**Task requirements**: Update these records by replacing "Availability" with "Stock" everywhere it appears, and change nothing else. Leave the pictures out of your answer.

##### Dataset content

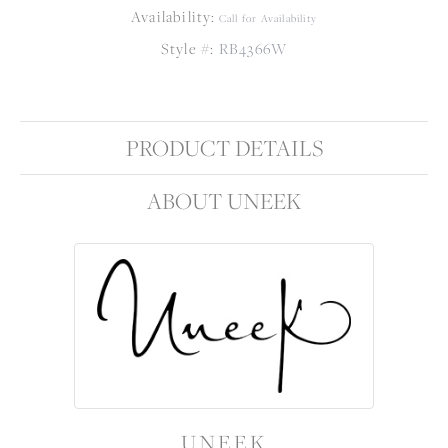
Availability:
Call for Availability
Style #:
RB4366W
PRODUCT DETAILS
ABOUT UNEEK
UNEEK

##########

**Solved problem**:
Stock:
Call for Stock
Style #:
RB4366W
PRODUCT DETAILS
ABOUT UNEEK
UNEEK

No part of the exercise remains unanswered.